HARMONIZE presented at the Prince Madihol Award Conference in Thailand
JAN 4 2023
Rachel Lowe took part in a special event at PMAC in Bangkok, Thailand on ‘Innovative Data Platforms and Tools for Monitoring Environmental and Health Threats: Lessons from Low- and Middle-Income Countries’ organised by the Rockefeller Foundation. The goal of the session was to discuss the lessons learned and highlight the tools using data science and epidemiologic models to respond to climate-sensitive diseases, as a broader part of the global health discourse on pandemic prevention.
The Rockefeller Foundation hosted a special side event on Climate Change and Infectious Disease at the Prince Mahidol Award Conference (PMAC) in Bangkok, Thailand on 25 January 2023. The event, entitled ‘Innovative Data Platforms and Tools for Monitoring Environmental and Health Threats: Lessons from Low- and Middle-Income Countries’, aimed to highlight how advances in modelling and data science have provided actionable tools for public health decision-makers to respond to climate-sensitive diseases, as a broader part of the global health discourse on pandemic prevention. The event was facilitated by Dr. Bruce Gellin, Senior Vice President, Health Initiative, Rockefeller Foundation and included the following panellists:
Rachel Lowe, ICREA Research Professor, Barcelona Supercomputing Center (Spain)
Regina Justina E. Estuar, Professor, Ateneo Social Computing Science Lab (Philippines)
Raghu Dhamaraju, President, Art Park (India)
Manoel Barral-Netto, Professor, Fiocruz (Brazil)

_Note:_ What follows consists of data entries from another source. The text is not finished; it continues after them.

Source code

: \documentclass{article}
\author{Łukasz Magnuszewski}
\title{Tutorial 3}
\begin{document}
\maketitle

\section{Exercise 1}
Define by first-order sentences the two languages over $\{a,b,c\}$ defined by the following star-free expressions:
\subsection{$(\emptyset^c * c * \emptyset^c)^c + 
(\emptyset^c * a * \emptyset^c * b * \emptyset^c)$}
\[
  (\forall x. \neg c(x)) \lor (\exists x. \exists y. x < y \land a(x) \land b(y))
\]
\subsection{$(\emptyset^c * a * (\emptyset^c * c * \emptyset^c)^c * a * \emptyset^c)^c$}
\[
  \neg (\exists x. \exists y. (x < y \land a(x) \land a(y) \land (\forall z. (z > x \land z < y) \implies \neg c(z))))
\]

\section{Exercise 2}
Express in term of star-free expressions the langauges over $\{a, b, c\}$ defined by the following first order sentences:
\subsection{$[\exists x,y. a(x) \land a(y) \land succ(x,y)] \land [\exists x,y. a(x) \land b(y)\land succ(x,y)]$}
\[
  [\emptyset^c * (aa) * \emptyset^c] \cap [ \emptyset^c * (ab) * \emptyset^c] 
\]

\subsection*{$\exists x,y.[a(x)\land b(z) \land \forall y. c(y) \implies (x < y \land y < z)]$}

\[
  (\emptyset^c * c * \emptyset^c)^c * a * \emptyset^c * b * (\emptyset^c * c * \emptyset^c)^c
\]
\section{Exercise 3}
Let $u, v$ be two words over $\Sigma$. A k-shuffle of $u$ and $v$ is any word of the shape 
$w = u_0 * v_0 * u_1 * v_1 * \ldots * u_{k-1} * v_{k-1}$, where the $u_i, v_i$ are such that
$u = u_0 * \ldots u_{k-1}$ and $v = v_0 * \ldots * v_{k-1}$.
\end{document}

The session provided an overview of projects underway in Thailand, India and Brazil that demonstrate the value of integrating traditional public health data with data not used traditionally by public health officials (e.g., weather, mobility, social media, consumer behaviour data) to inform actionable and targeted public health interventions in Low- or Middle-Income Countries (LMICs). Rachel Lowe also presented the HARMONIZE project, highlighting the data collection and harmonisation initiatives taking place across Latin America and the Caribbean and the work being conducted in the HARMONIZE hotspots to integrate ground truth data from drones and weather stations deployed by the project in the Colombian Andes, the Dominican Republic, the Peruvian and Brazilian Amazon and the semi-arid region of Northeast Brazil. The projects presented in the session covered multiple infectious diseases with a focus on dengue fever as a use case and the co-creation of data products and models with local communities. The session provided an opportunity to share key learning and insights from action on the ground that validate the feasibility and desirability of a data and analytics driven approach to assess and respond to climate-sensitive infectious diseases.
Rachel Lowe with fellow panelists and chairs at the Rockefeller PMAC side event in Bangkok.